Reparou que nos dias em que a cena se dava, o telefone da casa deles tocava de madrugada, o marido saía só e vinte minutos depois ambos chegavam juntos. Conseguiu ouvir a conversa algumas vezes e não descobriu nada demais. Ouvia apenas o marido dizer: "sim, sim, já estou indo".

Pensou em segui-lo, mas logo concluiu que teria um trabalho terrível. O adiantar da hora fazia qualquer perseguição inviável. Uma brilhante idéia salvou-a. Passou a esconder-se na garagem. Quando eles chegavam, tentava ouvir alguma coisa. Aos poucos, juntando as raras palavras que ouvia, acabou se inteirando da situação. Faltava apenas saber mais uma coisa: de onde vinham. Certa vez teve uma confirmação. Ouviu-o dizer:

– Você precisa tomar mais cuidado. Já apanhei você em todas as esquinas da rua A, e ela anda muito movimentada atualmente, é melhor mudar um pouco.

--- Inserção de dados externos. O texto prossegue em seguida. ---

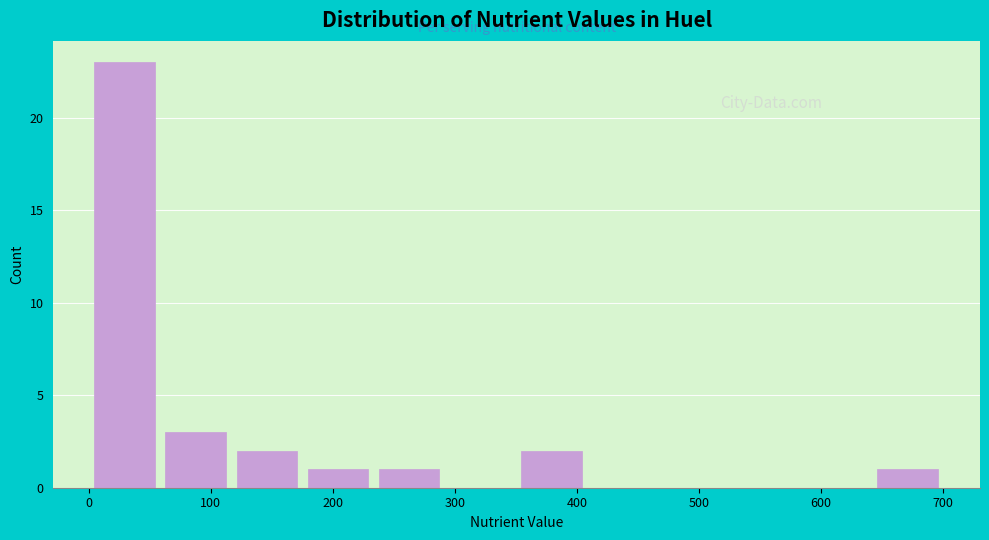

Reading left to right, transcribe this chart: for each bar, give the range it covers on the x-axis and its height. Neither the bar edges nor the heights are printed on the chart, so give them approximately, as read against the axes.

0 to 60: 23
60 to 120: 3
120 to 180: 2
180 to 230: 1
230 to 290: 1
290 to 350: 0
350 to 410: 2
410 to 470: 0
470 to 530: 0
530 to 580: 0
580 to 640: 0
640 to 700: 1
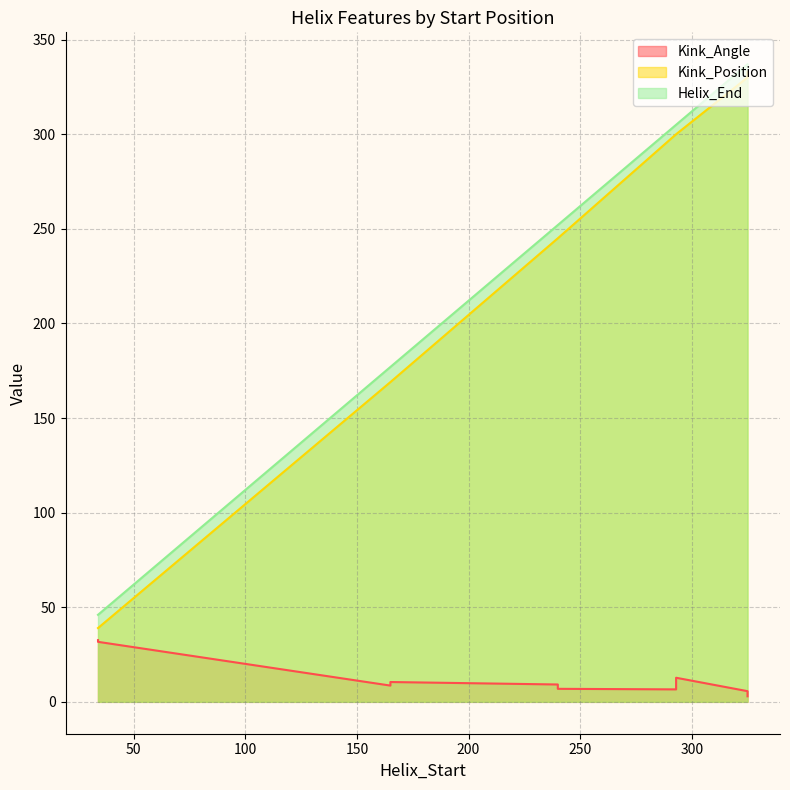

What is the sum of all Kink_Angle values?

127.3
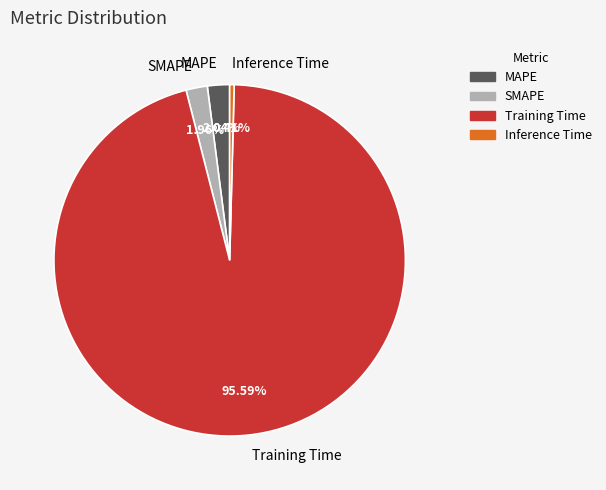

To the nearest percent, what is the combined percentage of Inference Time and MAPE?

2%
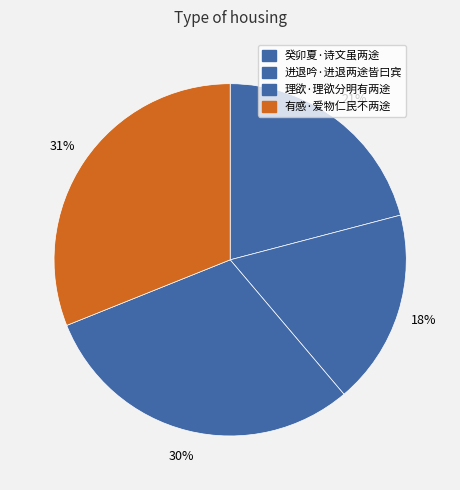

What percentage do 理欲·理欲分明有两途 and 有感·爱物仁民不两途 together represent?

61.2%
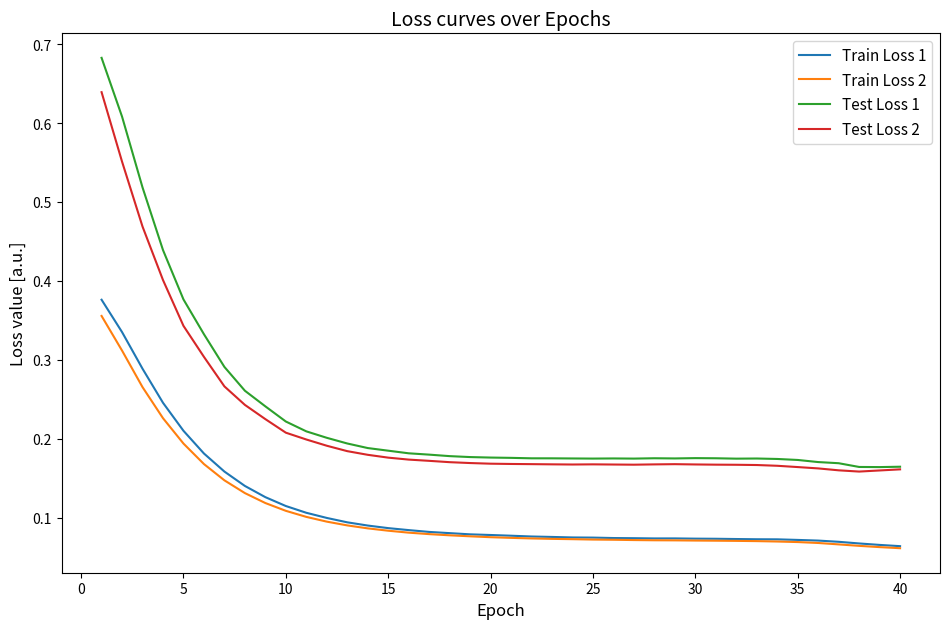

Which series has the widest spread of values?

Test Loss 1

Helenice não precisou ouvir mais nada.

No dia em que colocou em prática seu plano, o coração pôs-se aos saltos desde o anoitecer. Preocupou-se em se certificar de que Marinete havia saído e não voltara. Ouviu a televisão alta no apartamento deles até altas horas da madrugada. Uma hora antes do horário em que o telefone costumava tocar, Helenice deixou o prédio num táxi. O telefone tocou como de costume:

– Pode vir, estou na rua B com a C.

– Ah, mudou? Que bom! Mas sua voz está diferente, o que houve?

– Estou gripada, e venha logo. Algo deu errado.

Ele sentiu um tremor de excitação ao ouvir a palavra "errado". Saiu em disparada. Quando chegou ao lugar indicado, primeiro não viu ninguém. De repente ouviu um toc-toc na porta do carona. Abriu. Uma mulher inteiramente nua sobre sapatos de salto alto invadiu-lhe o automóvel. Só reparou que não era Marinete, quando ouviu a voz:

– Vamos, meu amor, seu negócio hoje é comigo.

Voltou os olhos, surpreso, para a mulher. Era Helenice, a vizinha.